WHAT IS BEING ASKED:
What is needed is the number of lines below that contain the word "Honda", with no other output.

INFORMATION PROVIDED:
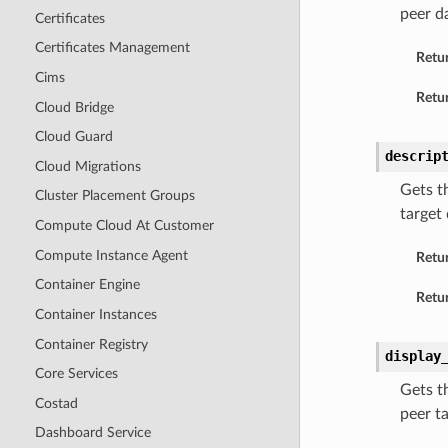
peer d
Certificates
Certificates Management
Retu
Cims
Retur
Cloud Bridge
Cloud Guard
descrip
Cloud Migrations
Gets t
Cluster Placement Groups
target
Compute Cloud At Customer
Compute Instance Agent
Retu
Container Engine
Retur
Container Instances
Container Registry
display
Core Services
Gets t
Costad
peer t
Dashboard Service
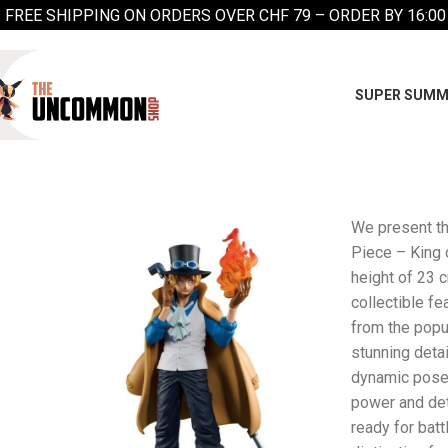
FREE SHIPPING ON ORDERS OVER CHF 79 – ORDER BY 16:00
SUPER SUMM
We present t
Piece – King o
height of 23 c
collectible f
from the popu
stunning detai
dynamic pose
power and det
ready for batt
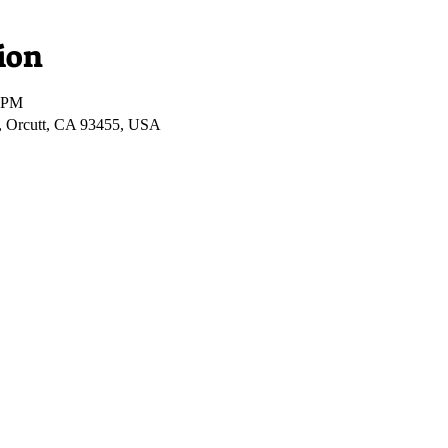
ion
0 PM
, Orcutt, CA 93455, USA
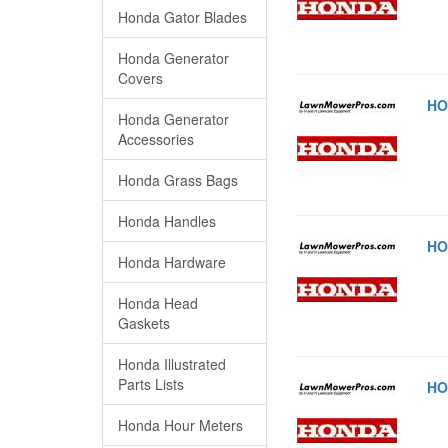
Honda Gator Blades
Honda Generator
Covers
HO
Honda Generator
Accessories
Honda Grass Bags
Honda Handles
HO
Honda Hardware
Honda Head
Gaskets
Honda Illustrated
Parts Lists
HO
Honda Hour Meters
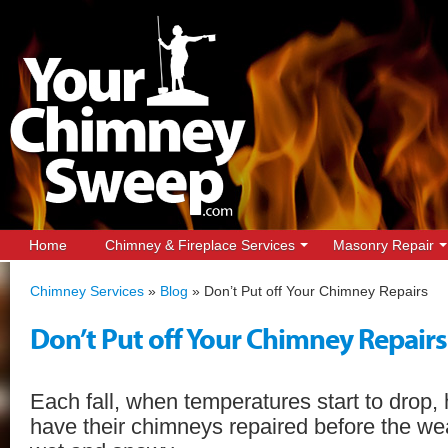
Home
Chimney & Fireplace Services
Masonry Repair
Chimney Services
»
Blog
»
Don’t Put off Your Chimney Repairs
Don’t Put off Your Chimney Repairs
Each fall, when temperatures start to drop
have their chimneys repaired before the w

TASK SOLUTION:
9